MUSÉE 29 – EVOLUTION

Evolution explores the concepts of progress, transformation, growth, and advancement in an age when images are taking a dramatic shift in the role they play in our lives.

WOMAN CRUSH WEDNESDAY: CHERYL MUKHERJI

WOMAN CRUSH WEDNESDAY: CHERYL MUKHERJI

Bithika Roy Choudhary (Naani), Handpainted archival print, 2021

Interview by Yukta Taneja

Yukta Taneja: Why “Wanted Beautiful Home Loving Girl”?

Cheryl Mukherji: I love to look at family albums. In mine, I have grown up seeing photographs from my mother’s life and becoming through various phases. Each of these phases appear and reappear as sub-archives in my family albums. One of these sub-archives is her matrimonial photographs, made once every year–over six years–to aid her arranged marriage when she was as old as me. In the photographs, I find a resemblance between my looks and my mother’s. This physical resemblance (and photography) feel synonymous with fate: if I already looked like her, then I must become her. 

Inspired by my mother's matrimonial photographs, I reimagine the legacy and tradition of matrimonial photography by staging portraits in my domestic space that often evoke Indian photo studios. I visualize my body in scenes that are playful, exaggerated, and mundane restagings of my mother’s photographs, focussing on refusal and resistance. “Wanted Beautiful Home Loving Girl” was taken from a classified matrimonial advertisement in an Indian newspaper where families sought a match for their single sons and daughters. 

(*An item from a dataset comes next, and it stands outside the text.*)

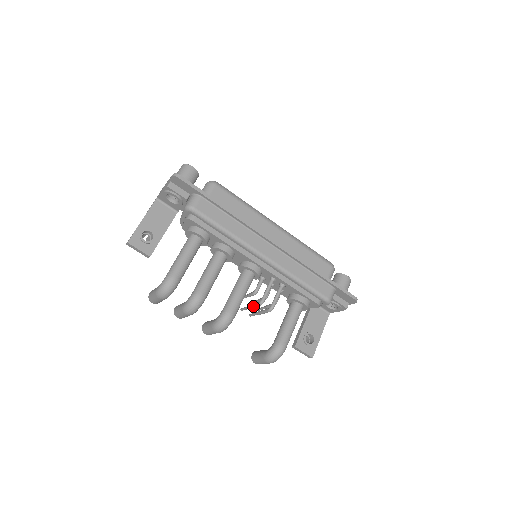
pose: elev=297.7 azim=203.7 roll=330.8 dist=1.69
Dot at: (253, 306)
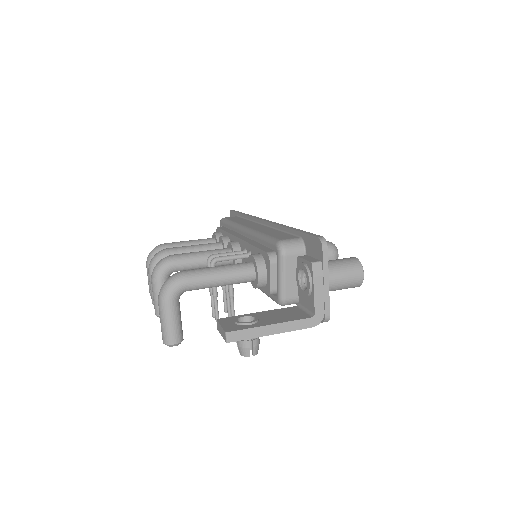
Dot at: occluded
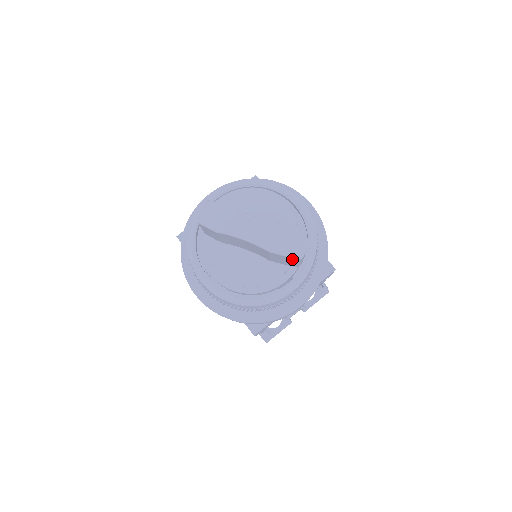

Classifields Matrimonial, Silkscreen on newsprint, 2022

Yukta Taneja:  In what ways do you think your series reinterprets the age-old concept of matrimonial photography? 

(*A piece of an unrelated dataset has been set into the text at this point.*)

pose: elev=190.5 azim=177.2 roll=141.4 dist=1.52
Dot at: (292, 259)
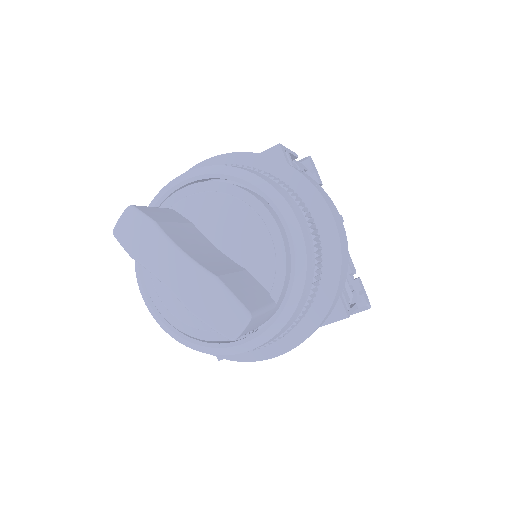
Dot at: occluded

Cheryl Mukherji: I am deeply interested in researching and tracing photographic legacies and conventions pertaining to women in photo studios–from being a subject of the colonial gaze of empire, science, and the state to being portrayed in postured performances for arranged marriages. In my practice, I try to create disruptions in and resist the idea of prescribed femininity, domesticity, and desire. I do this by re-entering the family album by staging self-portraits– focussing on refusal as practice and centering play and humor in everyday domestic performances. 

I want a home, 2021

Yukta Taneja: How did “re-entering” the family albums make you feel?

Cheryl Mukherji: Vulnerable at first and gradually empowered. I say so because I like to think of family albums as manifestos of families, where photographs portray the values, order, hierarchy, and chronology of events and members. It is often the gaze of the head of the family–and in extension patriarchy–that constructs this manifesto.

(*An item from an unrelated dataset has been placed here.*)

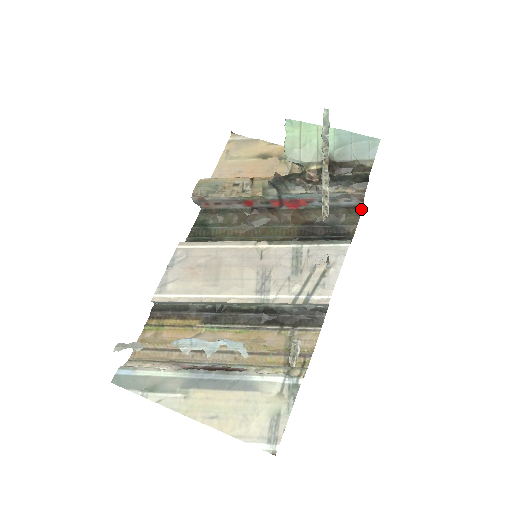
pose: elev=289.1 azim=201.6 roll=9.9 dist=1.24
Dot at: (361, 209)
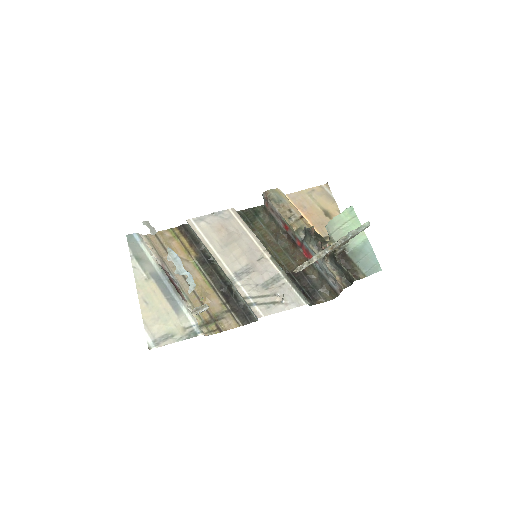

When I started staging self-portraits in my domestic space for this work, I thought about whose gaze I was embodying. I thought about what values, order, and hierarchy I would portray in order to create a counter-manifesto or a manifesto of care. It was vulnerable because I was learning to look at myself and it gradually became (is becoming) empowering because I am learning to look at myself tenderly. 

Playing Eve, 2021

Yukta Taneja: What was your inspiration?

Cheryl Mukherji: My mother’s matrimonial photographs and the fear of having to enter another pandemic single.

Maa’s Matrimonial Photo, 2021

Yukta Taneja: Describe your creative process in one word.

Cheryl Mukherji: Laborious.

Still Life (II), 2021

Yukta Taneja: If you could teach a one-hour class on anything, what would it be?

Cheryl Mukherji: How to cook my mother’s coconut shrimp curry.